(Dataset excerpts)
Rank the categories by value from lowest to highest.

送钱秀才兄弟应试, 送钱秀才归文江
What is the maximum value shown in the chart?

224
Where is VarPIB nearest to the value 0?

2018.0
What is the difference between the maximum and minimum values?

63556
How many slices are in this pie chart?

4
--
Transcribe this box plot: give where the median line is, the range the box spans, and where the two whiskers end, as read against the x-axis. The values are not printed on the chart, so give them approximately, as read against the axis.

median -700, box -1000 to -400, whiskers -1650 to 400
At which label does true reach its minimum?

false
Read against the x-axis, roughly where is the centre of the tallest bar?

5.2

• [Directive] Count the lines of the records above that contain the string "axis", matching case exactly, and reply with only that number.

• [Written answer] 2